“Il mio lavoro è il fallimento di un disperato tentativo di volerti raccontare tutto.”
Paralipomeni. Cose tralasciate, omesse: integrazione o conferma di fatti, di vicende, appartenenti a tempi e luoghi diversi. Per estensione, un’opera o scritto che sia la continuazione o il completamento di altre opere o scritti.
I paralipomeni come un modo di innestare narrazioni possibili su narrazioni preesistenti, come un metodo di appropriazione di immagini, storie e memorie di persone o fatti per riscrivere racconti, profezie e immaginari. Un’esigenza di restituire piccole porzioni di verità: le mie e forse quelle di qualcun altro. Un lavoro fatto di stratificazioni e sedimentazioni che, nel suo fagocitare le immagini del mondo, si ripiega continuamente su se stesso interrogandosi sui suoi filtri di raccolta e sulle sue possibilità. Il termine restituisce di per sé l’approccio, il metodo di indagine e l’area di interesse tematica più generale. Attraverso un misto di intuito e razionalità, una ricerca di nuovi modi di tenere insieme le cose cercando nessi imprevisti, senza trascurare l’inconscio che occupa un ruolo decisivo nell’espressione di senso.
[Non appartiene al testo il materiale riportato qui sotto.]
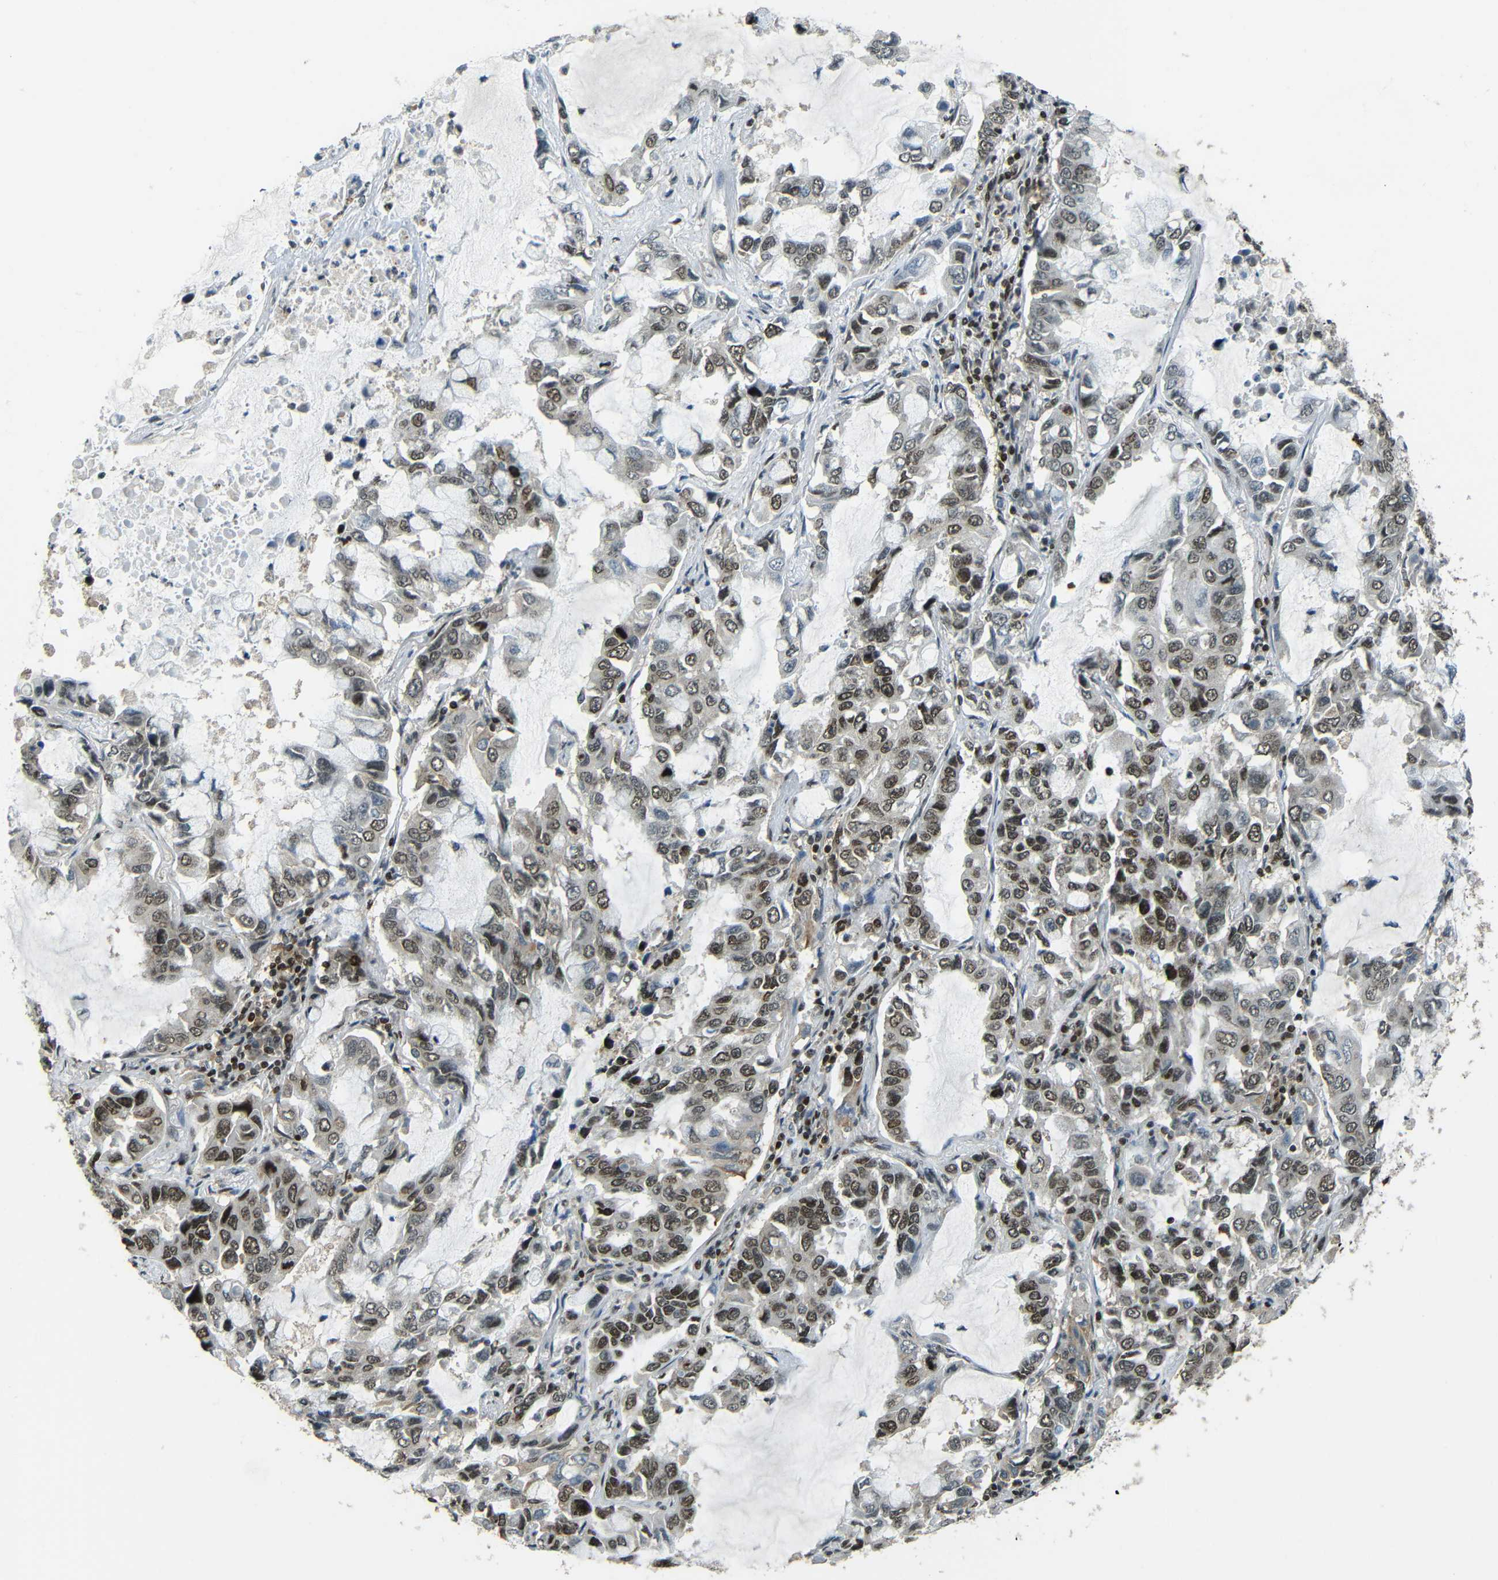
{"staining": {"intensity": "moderate", "quantity": ">75%", "location": "nuclear"}, "tissue": "lung cancer", "cell_type": "Tumor cells", "image_type": "cancer", "snomed": [{"axis": "morphology", "description": "Adenocarcinoma, NOS"}, {"axis": "topography", "description": "Lung"}], "caption": "About >75% of tumor cells in adenocarcinoma (lung) display moderate nuclear protein staining as visualized by brown immunohistochemical staining.", "gene": "PSIP1", "patient": {"sex": "male", "age": 64}}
Un culto della trasfigurazione, un gioco delle somiglianze. Questa libera associazione di immagini ed elementi mi permette di riflettere sul senso delle cose che sono accadute, che accadono o che potrebbero accadere: un modo per digerire la realtà che mi circonda, nonché di alimentare il mio flusso creativo e stimolare il pensiero divergente. Alla base un interesse per tutte quelle cose che ci riguardano quotidianamente e che contano davvero per noi: una riflessione intorno a concetti quali il benessere dell’individuo e la qualità della vita: ieri, oggi e forse domani.